Leave out the images and repeat every entry below exactly.

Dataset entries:
┄┄┄┄┄┄┄┄┄┄

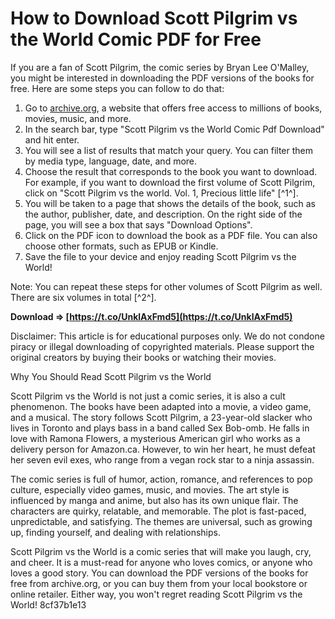# How to Download Scott Pilgrim vs the World Comic PDF for Free
 
If you are a fan of Scott Pilgrim, the comic series by Bryan Lee O'Malley, you might be interested in downloading the PDF versions of the books for free. Here are some steps you can follow to do that:
 
1. Go to [archive.org](https://archive.org/), a website that offers free access to millions of books, movies, music, and more.
2. In the search bar, type "Scott Pilgrim vs the World Comic Pdf Download" and hit enter.
3. You will see a list of results that match your query. You can filter them by media type, language, date, and more.
4. Choose the result that corresponds to the book you want to download. For example, if you want to download the first volume of Scott Pilgrim, click on "Scott Pilgrim vs the world. Vol. 1, Precious little life" [^1^].
5. You will be taken to a page that shows the details of the book, such as the author, publisher, date, and description. On the right side of the page, you will see a box that says "Download Options".
6. Click on the PDF icon to download the book as a PDF file. You can also choose other formats, such as EPUB or Kindle.
7. Save the file to your device and enjoy reading Scott Pilgrim vs the World!

Note: You can repeat these steps for other volumes of Scott Pilgrim as well. There are six volumes in total [^2^].
 
**Download ⇒ [https://t.co/UnklAxFmd5](https://t.co/UnklAxFmd5)**


 
Disclaimer: This article is for educational purposes only. We do not condone piracy or illegal downloading of copyrighted materials. Please support the original creators by buying their books or watching their movies.

Why You Should Read Scott Pilgrim vs the World
 
Scott Pilgrim vs the World is not just a comic series, it is also a cult phenomenon. The books have been adapted into a movie, a video game, and a musical. The story follows Scott Pilgrim, a 23-year-old slacker who lives in Toronto and plays bass in a band called Sex Bob-omb. He falls in love with Ramona Flowers, a mysterious American girl who works as a delivery person for Amazon.ca. However, to win her heart, he must defeat her seven evil exes, who range from a vegan rock star to a ninja assassin.
 
The comic series is full of humor, action, romance, and references to pop culture, especially video games, music, and movies. The art style is influenced by manga and anime, but also has its own unique flair. The characters are quirky, relatable, and memorable. The plot is fast-paced, unpredictable, and satisfying. The themes are universal, such as growing up, finding yourself, and dealing with relationships.
 
Scott Pilgrim vs the World is a comic series that will make you laugh, cry, and cheer. It is a must-read for anyone who loves comics, or anyone who loves a good story. You can download the PDF versions of the books for free from archive.org, or you can buy them from your local bookstore or online retailer. Either way, you won't regret reading Scott Pilgrim vs the World!
 8cf37b1e13
 
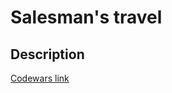 # Salesman's travel
## Description
[Codewars link](https://www.codewars.com/kata/56af1a20509ce5b9b000001e)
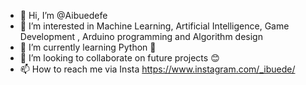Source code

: - 👋 Hi, I’m @Aibuedefe
- 👀 I’m interested in Machine Learning, Artificial Intelligence, Game Development , Arduino programming and Algorithm design 
- 🌱 I’m currently learning Python 📙 
- 💞️ I’m looking to collaborate on future projects 😊 
- 📫 How to reach me via Insta https://www.instagram.com/_ibuede/

<!---
Aibuedefe/Aibuedefe is a ✨ special ✨ repository because its `README.md` (this file) appears on your GitHub profile.
You can click the Preview link to take a look at your changes.
--->

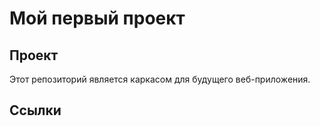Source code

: # Мой первый проект
## Проект
Этот репозиторий является каркасом для будущего веб-приложения.
## Ссылки
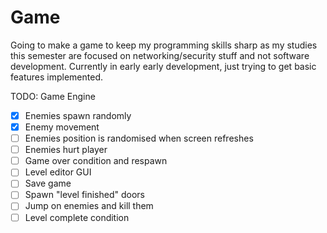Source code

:# Game

Going to make a game to keep my programming skills sharp as my studies this semester are focused on networking/security stuff and not software development. Currently in early early development, just trying to get basic features implemented.

TODO: Game Engine

- [x] Enemies spawn randomly
- [x] Enemy movement
- [ ] Enemies position is randomised when screen refreshes
- [ ] Enemies hurt player
- [ ] Game over condition and respawn
- [ ] Level editor GUI
- [ ] Save game
- [ ] Spawn "level finished" doors
- [ ] Jump on enemies and kill them
- [ ] Level complete condition 
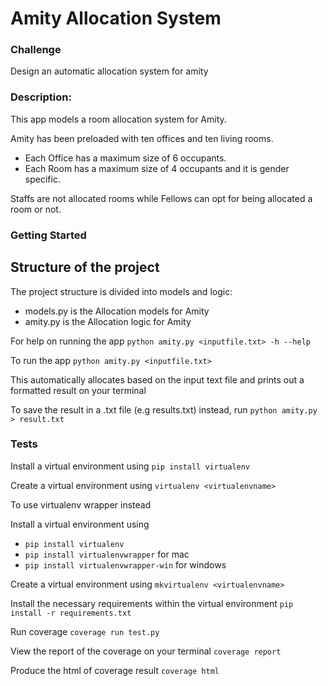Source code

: # Amity Allocation System

### Challenge
Design an automatic allocation system for amity 

### Description:
This app models a room allocation system for Amity.

Amity has been preloaded with ten offices and ten living rooms.
* Each Office has a maximum size of 6 occupants.
* Each Room has a maximum size of 4 occupants and it is gender specific.

Staffs are not allocated rooms while Fellows can opt for being allocated a room or not.

### Getting Started
## Structure of the project
The project structure is divided into models and logic:
* models.py is the Allocation models for Amity
* amity.py is the Allocation logic for Amity 

For help on running the app
`python amity.py <inputfile.txt> -h --help` 

To run the app
`python amity.py <inputfile.txt>` 

This automatically allocates based on the input text file and prints out a formatted result on your terminal

To save the result in a .txt file (e.g results.txt) instead, run
`python amity.py > result.txt`

### Tests
Install a virtual environment using
`pip install virtualenv`

Create a virtual environment using
`virtualenv <virtualenvname>`

To use virtualenv wrapper instead

Install a virtual environment using 
* `pip install virtualenv`
* `pip install virtualenvwrapper` for mac
* `pip install virtualenvwrapper-win` for windows

Create a virtual environment using
`mkvirtualenv <virtualenvname>`

Install the necessary requirements within the virtual environment
`pip install -r requirements.txt`

Run coverage
`coverage run test.py`

View the report of the coverage on your terminal
`coverage report`

Produce the html of coverage result
`coverage html`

┄┄┄┄┄┄┄┄┄┄

◆ RESULT OF THE TASK:
# How to Download Scott Pilgrim vs the World Comic PDF for Free
 
If you are a fan of Scott Pilgrim, the comic series by Bryan Lee O'Malley, you might be interested in downloading the PDF versions of the books for free. Here are some steps you can follow to do that:
 
1. Go to [archive.org](https://archive.org/), a website that offers free access to millions of books, movies, music, and more.
2. In the search bar, type "Scott Pilgrim vs the World Comic Pdf Download" and hit enter.
3. You will see a list of results that match your query. You can filter them by media type, language, date, and more.
4. Choose the result that corresponds to the book you want to download. For example, if you want to download the first volume of Scott Pilgrim, click on "Scott Pilgrim vs the world. Vol. 1, Precious little life" [^1^].
5. You will be taken to a page that shows the details of the book, such as the author, publisher, date, and description. On the right side of the page, you will see a box that says "Download Options".
6. Click on the PDF icon to download the book as a PDF file. You can also choose other formats, such as EPUB or Kindle.
7. Save the file to your device and enjoy reading Scott Pilgrim vs the World!

Note: You can repeat these steps for other volumes of Scott Pilgrim as well. There are six volumes in total [^2^].
 
**Download ⇒ [https://t.co/UnklAxFmd5](https://t.co/UnklAxFmd5)**


 
Disclaimer: This article is for educational purposes only. We do not condone piracy or illegal downloading of copyrighted materials. Please support the original creators by buying their books or watching their movies.

Why You Should Read Scott Pilgrim vs the World
 
Scott Pilgrim vs the World is not just a comic series, it is also a cult phenomenon. The books have been adapted into a movie, a video game, and a musical. The story follows Scott Pilgrim, a 23-year-old slacker who lives in Toronto and plays bass in a band called Sex Bob-omb. He falls in love with Ramona Flowers, a mysterious American girl who works as a delivery person for Amazon.ca. However, to win her heart, he must defeat her seven evil exes, who range from a vegan rock star to a ninja assassin.
 
The comic series is full of humor, action, romance, and references to pop culture, especially video games, music, and movies. The art style is influenced by manga and anime, but also has its own unique flair. The characters are quirky, relatable, and memorable. The plot is fast-paced, unpredictable, and satisfying. The themes are universal, such as growing up, finding yourself, and dealing with relationships.
 
Scott Pilgrim vs the World is a comic series that will make you laugh, cry, and cheer. It is a must-read for anyone who loves comics, or anyone who loves a good story. You can download the PDF versions of the books for free from archive.org, or you can buy them from your local bookstore or online retailer. Either way, you won't regret reading Scott Pilgrim vs the World!
 8cf37b1e13
 
 # Salesman's travel
## Description
[Codewars link](https://www.codewars.com/kata/56af1a20509ce5b9b000001e)
Source code

: - 👋 Hi, I’m @Aibuedefe
- 👀 I’m interested in Machine Learning, Artificial Intelligence, Game Development , Arduino programming and Algorithm design 
- 🌱 I’m currently learning Python 📙 
- 💞️ I’m looking to collaborate on future projects 😊 
- 📫 How to reach me via Insta https://www.instagram.com/_ibuede/

<!---
Aibuedefe/Aibuedefe is a ✨ special ✨ repository because its `README.md` (this file) appears on your GitHub profile.
You can click the Preview link to take a look at your changes.
--->

Source code

: # Мой первый проект
## Проект
Этот репозиторий является каркасом для будущего веб-приложения.
## Ссылки
Source code

:# Game

Going to make a game to keep my programming skills sharp as my studies this semester are focused on networking/security stuff and not software development. Currently in early early development, just trying to get basic features implemented.

TODO: Game Engine

- [x] Enemies spawn randomly
- [x] Enemy movement
- [ ] Enemies position is randomised when screen refreshes
- [ ] Enemies hurt player
- [ ] Game over condition and respawn
- [ ] Level editor GUI
- [ ] Save game
- [ ] Spawn "level finished" doors
- [ ] Jump on enemies and kill them
- [ ] Level complete condition 
Source code

: # Amity Allocation System

### Challenge
Design an automatic allocation system for amity 

### Description:
This app models a room allocation system for Amity.

Amity has been preloaded with ten offices and ten living rooms.
* Each Office has a maximum size of 6 occupants.
* Each Room has a maximum size of 4 occupants and it is gender specific.

Staffs are not allocated rooms while Fellows can opt for being allocated a room or not.

### Getting Started
## Structure of the project
The project structure is divided into models and logic:
* models.py is the Allocation models for Amity
* amity.py is the Allocation logic for Amity 

For help on running the app
`python amity.py <inputfile.txt> -h --help` 

To run the app
`python amity.py <inputfile.txt>` 

This automatically allocates based on the input text file and prints out a formatted result on your terminal

To save the result in a .txt file (e.g results.txt) instead, run
`python amity.py > result.txt`

### Tests
Install a virtual environment using
`pip install virtualenv`

Create a virtual environment using
`virtualenv <virtualenvname>`

To use virtualenv wrapper instead

Install a virtual environment using 
* `pip install virtualenv`
* `pip install virtualenvwrapper` for mac
* `pip install virtualenvwrapper-win` for windows

Create a virtual environment using
`mkvirtualenv <virtualenvname>`

Install the necessary requirements within the virtual environment
`pip install -r requirements.txt`

Run coverage
`coverage run test.py`

View the report of the coverage on your terminal
`coverage report`

Produce the html of coverage result
`coverage html`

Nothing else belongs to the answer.